Activity: In the entries below, find each line bearing the string "camera" and copy it.

Data provided:
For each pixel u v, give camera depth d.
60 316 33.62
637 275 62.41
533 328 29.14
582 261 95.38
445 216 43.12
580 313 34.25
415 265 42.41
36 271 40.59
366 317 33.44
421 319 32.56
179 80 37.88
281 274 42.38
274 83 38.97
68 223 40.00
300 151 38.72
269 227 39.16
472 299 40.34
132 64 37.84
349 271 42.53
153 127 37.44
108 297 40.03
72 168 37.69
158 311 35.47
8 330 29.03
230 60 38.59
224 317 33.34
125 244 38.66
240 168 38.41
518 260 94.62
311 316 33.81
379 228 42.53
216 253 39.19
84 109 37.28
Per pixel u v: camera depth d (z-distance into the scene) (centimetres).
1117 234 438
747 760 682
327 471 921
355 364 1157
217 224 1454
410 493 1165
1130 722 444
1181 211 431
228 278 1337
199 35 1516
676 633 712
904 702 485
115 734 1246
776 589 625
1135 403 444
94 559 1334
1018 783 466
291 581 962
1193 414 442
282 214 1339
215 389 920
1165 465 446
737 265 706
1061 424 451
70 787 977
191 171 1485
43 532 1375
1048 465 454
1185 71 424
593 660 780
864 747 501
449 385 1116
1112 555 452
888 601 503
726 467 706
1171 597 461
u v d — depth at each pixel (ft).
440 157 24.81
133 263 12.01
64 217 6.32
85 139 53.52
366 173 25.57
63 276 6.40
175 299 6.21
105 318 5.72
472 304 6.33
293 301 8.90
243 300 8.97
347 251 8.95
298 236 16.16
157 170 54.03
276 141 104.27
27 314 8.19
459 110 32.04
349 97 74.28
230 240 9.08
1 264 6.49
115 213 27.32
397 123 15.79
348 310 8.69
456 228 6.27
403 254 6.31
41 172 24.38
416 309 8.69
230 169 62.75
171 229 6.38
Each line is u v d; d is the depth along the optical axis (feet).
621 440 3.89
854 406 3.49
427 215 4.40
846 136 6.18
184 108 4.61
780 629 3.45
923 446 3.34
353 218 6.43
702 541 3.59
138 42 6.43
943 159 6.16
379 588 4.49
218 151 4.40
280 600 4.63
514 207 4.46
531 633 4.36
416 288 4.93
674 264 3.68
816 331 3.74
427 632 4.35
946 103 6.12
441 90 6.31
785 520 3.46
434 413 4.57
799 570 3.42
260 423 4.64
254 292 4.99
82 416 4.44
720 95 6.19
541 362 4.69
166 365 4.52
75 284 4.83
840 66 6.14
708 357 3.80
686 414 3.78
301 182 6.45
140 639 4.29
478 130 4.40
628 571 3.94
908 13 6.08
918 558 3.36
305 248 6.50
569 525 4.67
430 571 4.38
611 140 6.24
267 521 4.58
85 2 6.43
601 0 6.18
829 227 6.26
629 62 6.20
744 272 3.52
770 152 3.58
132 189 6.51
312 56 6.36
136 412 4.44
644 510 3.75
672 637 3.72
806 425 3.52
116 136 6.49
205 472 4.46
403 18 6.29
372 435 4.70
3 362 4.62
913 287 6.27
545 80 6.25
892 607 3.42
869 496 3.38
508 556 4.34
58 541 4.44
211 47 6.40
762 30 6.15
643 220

Reply:
For each pixel u v, give camera depth d.
Per pixel u v: camera depth d (z-distance into the scene) (centimetres).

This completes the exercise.